A new excavation, led by Zimbabwean archaeologist Professor Shadreck Chirikure of Oxford University, who was born less than an hour from the site, seeks to uncover the truth behind this extraordinary location.

The team aims to determine who built it, how its inhabitants amassed such wealth, why it was abandoned and why its story has been so widely overlooked. Their research reveals that Great Zimbabwe was not merely an African city but the centre of a gold-rich civilisation with trade routes extending as far as China.

The documentary features interviews with researchers across Africa and beyond as they reconstruct the city’s dramatic rise and catastrophic fall, and examine how it was erased from the historical record.

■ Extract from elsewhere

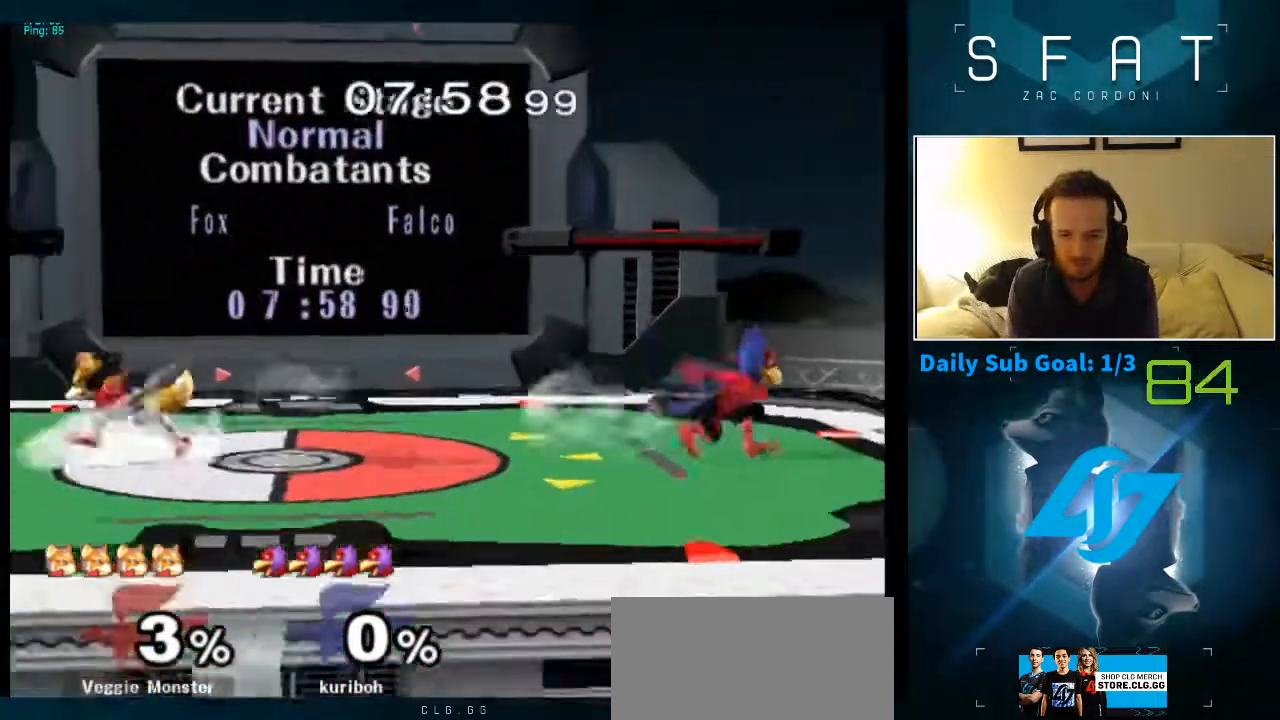
{"dt_ms": 500, "buttons": [], "left_stick": "left", "right_stick": "center"}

When European settlers encountered the site in the nineteenth century, many claimed that Africans were incapable of constructing such a monumental city. They instead attributed its creation to Arabs, Persians or other non-African peoples, while looting artefacts and valuables for private collections. When an archaeologist challenged these narratives, the British colonial government suppressed his findings and restricted further excavations.

It has only been through the sustained efforts of archaeologists, including Professor Chirikure and a new generation of Zimbabwean researchers, that the site’s origins as an African-built precolonial city have gained broader recognition.

“Lost City of Gold” is produced by Shermane Henlon, with Nick Tanner serving as edit producer, directed by Ben Holgate and executive produced by Tom Adams and Dan Chambers. PBS Distribution is the global distribution partner. Blink Films is a Tin Roof Media company.